That looks amazing!!! The grills are fabulous!


----------



## Paulbo (Sep 16, 2004)

Thanks Will! I'm looking forward to hearing your opinion once you've got a set in your paws ... hopefully by Monday or Tuesday.


----------



## Fernando Mureb (Nov 12, 2006)

The level of detail is amazing! The pattern of grills resemble that of a Persian rug.


----------



## irocer (Aug 22, 2000)

I have to get one of these! The Nautilis set was the first Paragrafix PE I used and it was great. I am trying to do a accurate Bridge with lighting- this set will help greatly! 

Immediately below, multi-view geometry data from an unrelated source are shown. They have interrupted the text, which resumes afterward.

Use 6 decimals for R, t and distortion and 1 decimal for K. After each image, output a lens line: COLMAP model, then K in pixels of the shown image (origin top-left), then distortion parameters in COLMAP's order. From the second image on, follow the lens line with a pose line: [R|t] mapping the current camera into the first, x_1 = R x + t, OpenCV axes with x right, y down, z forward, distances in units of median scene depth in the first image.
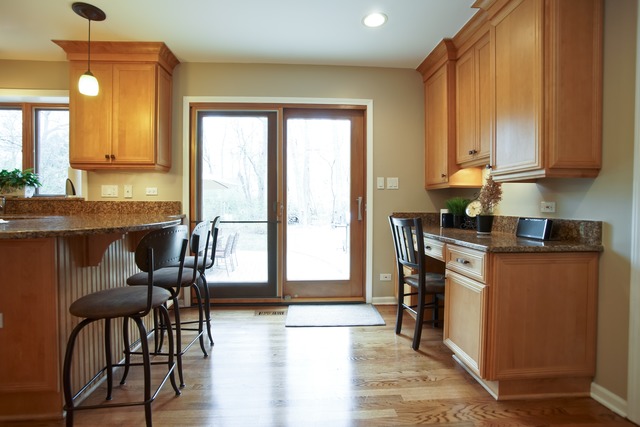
lens RADIAL K [[308.5, 0, 317.7], [0, 308.5, 209.5], [0, 0, 1]] dist [-0.044030, 0.000971]
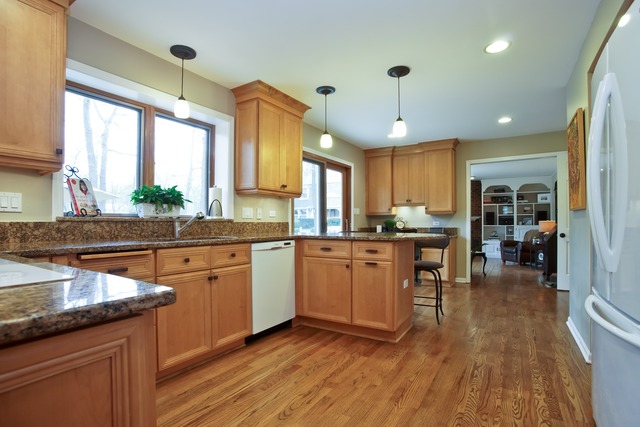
lens RADIAL K [[320.5, 0, 321.4], [0, 320.5, 223.1], [0, 0, 1]] dist [-0.000604, 0.000027]
pose [[0.570392, -0.006616, 0.821346, -1.531052], [0.020434, 0.999772, -0.006137, -0.011280], [-0.821118, 0.020284, 0.570397, 0.116414]]
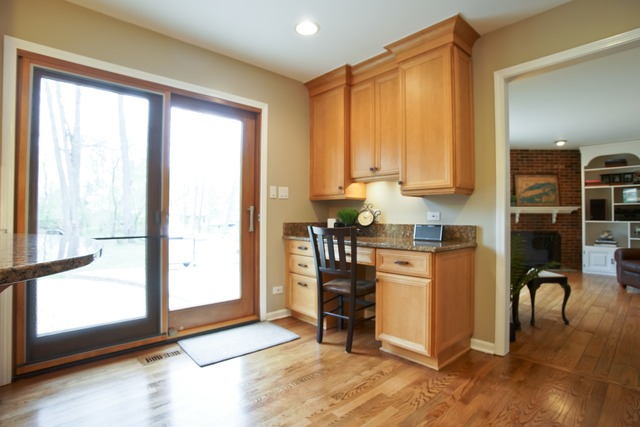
lens RADIAL K [[323.8, 0, 309.0], [0, 323.8, 212.1], [0, 0, 1]] dist [-0.082351, 0.038989]
pose [[0.789190, 0.006933, 0.614110, -0.349530], [0.009107, 0.999694, -0.022990, 0.000918], [-0.614082, 0.023736, 0.788885, 0.152458]]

Does anybody know if a kitted light set is being made ?


----------



## feek61 (Aug 26, 2006)

Paul was kind enough to send me the PE set for the bridge control panels and all I can say is they are amazing!!! This is a "must-have" for an accurate bridge kit; the detail is fabulous (but of course all of Paul's work is). I can't wait to have all of the little buttons lit up on my bridge model. I will be nice after almost 40 years to have a somewhat accurate bridge (with lights). 

Thanks Paul!!


----------



## Opus Penguin (Apr 19, 2004)

Will these also work with DLM's accurate kit pieces? I think he has raised buttons on the clear pieces of the stations.


----------



## Paulbo (Sep 16, 2004)

Unfortunately not. Though Don's pieces are awesome and the etch wouldn't really add anything to them.


----------



## jaws62666 (Mar 25, 2009)

Paulbo said:


> Unfortunately not. Though Don's pieces are awesome and the etch wouldn't really add anything to them.


Paul, how soon until we see our invoices for these?


----------



## Paulbo (Sep 16, 2004)

I am hoping by the first of the week. The prototype sheet yielded a problem with the lower console grills and that set things back a few days for me to design new artwork and have a new phototool made.


----------



## irocer (Aug 22, 2000)

Paulbo, any update on when the set will be available? I am a long from needing it, but was just curious.


----------



## Paulbo (Sep 16, 2004)

irocer said:


> Paulbo, any update on when the set will be available? I am a long from needing it, but was just curious.


Unfortunately it's well behind schedule - the first prototype sheet showed a flaw (I made the lower console screens too thin - they etched fine, but were too delicate and broke up during cleaning) and I received the corrected prototype sheet on Friday. Luckily that sheet was perfect.

It's been released for production, but it will be 2 to 3 weeks before I receive the production run ... or it would be if Christmas and New Years weren't in the way. Not sure of the exact ETA at this point.


----------



## Paulbo (Sep 16, 2004)

Bridge etch started shipping today! It would have been out the door in 2013, but the local PO didn't announce that they were closing noon on New Years Eve.


----------



## mach7 (Mar 25, 2002)

Got my bridge set today!

Nice job! VERY well done!

Thanks


----------